## start Provided passage
On Thu, 2013-10-10 at 11:11 -0700, Quim Gil wrote:
> I'm pretty sure that there is a task that most of us could mentor. It 
> doesn't need to be related with the MediaWiki codebase. Come on, think 
> harder!  ;)

I organized GNOME's participation in Google Code-In (and its predecessor
GHOP) three times in the past.

== Stuff that takes time when preparing / taking part ==

What takes most of the time for admins is
1) before contest starts, nag developers and community members to become
mentors and to provide a large number of really well-defined and
well-documented tasks which are not too small and not too big, and
2) when the contest is running, make sure mentors respond quickly.
Students could come across as impatient due to Code-In's competition
system (students get points for tasks, you cannot claim a new task until
the old one has been reviewed and finished, and students with most
points get a trip to Google HQ. Last time organizations had to agree
that reviews must happen within 36 hours, also on weekends/holidays).
## end Provided passage
Stated problem A
Reproduce the stretch of the Code-In email from "What takes most" through "mentors respond quickly.".
Stated problem B
Continue the email about Google Code-In from where it stops.
## start Given entries
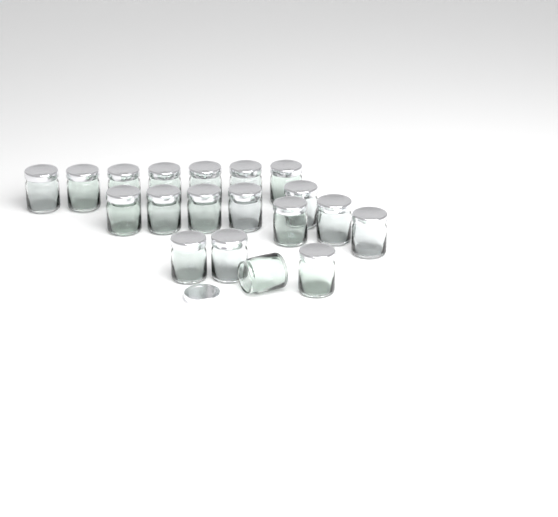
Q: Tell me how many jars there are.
## end Given entries
## start Given entries
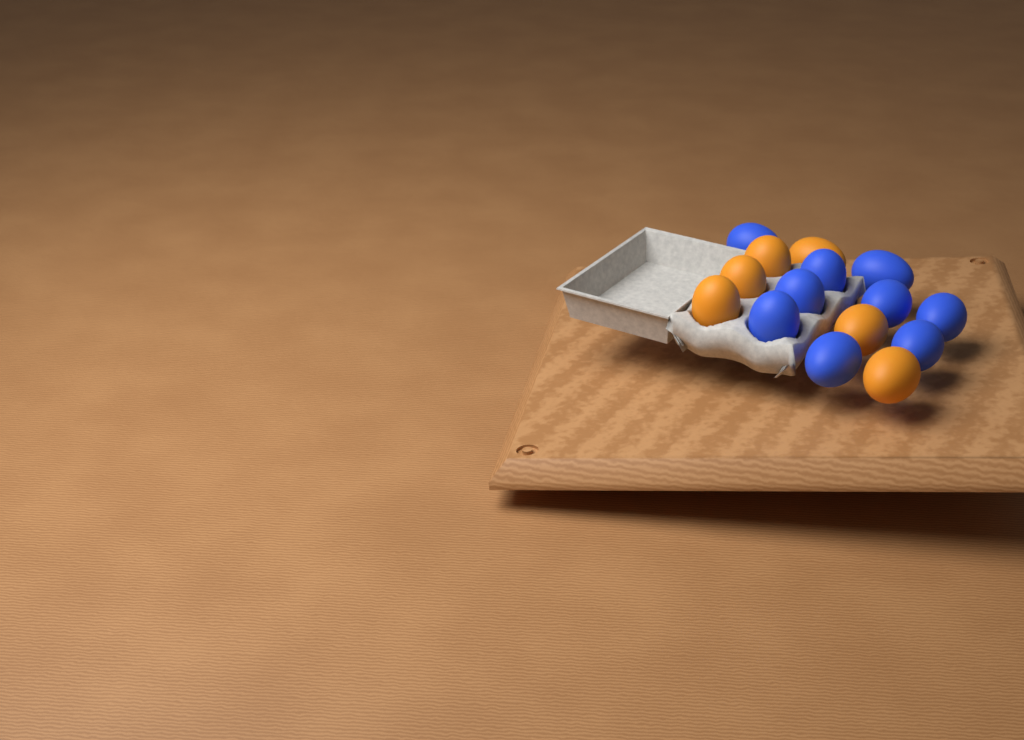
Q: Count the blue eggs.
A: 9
## end Given entries
Exercise response A
What takes most of the time for admins is
1) before contest starts, nag developers and community members to become
mentors and to provide a large number of really well-defined and
well-documented tasks which are not too small and not too big, and
2) when the contest is running, make sure mentors respond quickly.

Exercise response B
This nagging often took me about an hour per day, every day.

But maybe rules / ToS have changed again this year, don't know.

== Aspects to consider whether to try or not ==

In 2012, GNOME did not apply for taking part.
The reasons that I see are:
1) translation tasks were not allowed anymore, 
2) Google reduced the number of orgs to 10 so preparation work might
have not paid off in the end, 
3) time spent mentoring students took often longer than if mentors did
the task themselves, 
4) tasks only take a few days (no creation of strong binding to
mentor/org), 
5) students often didn't stick with the org afterwards but maybe were
more after t-shirt/money/Google invitation.

These are the topics that I consider important to discuss before
deciding. Of course, the setup and structure of Google Code-In might
work totally well for other mentoring organizations, or communities that
are less lazy and have more (wo)manpower than the GNOME one. ;-)

andre

PS: Lydia of WMDE organized GCI for KDE in 2012 who successfully took
part, so her feedback on this thread could also be pretty helpful.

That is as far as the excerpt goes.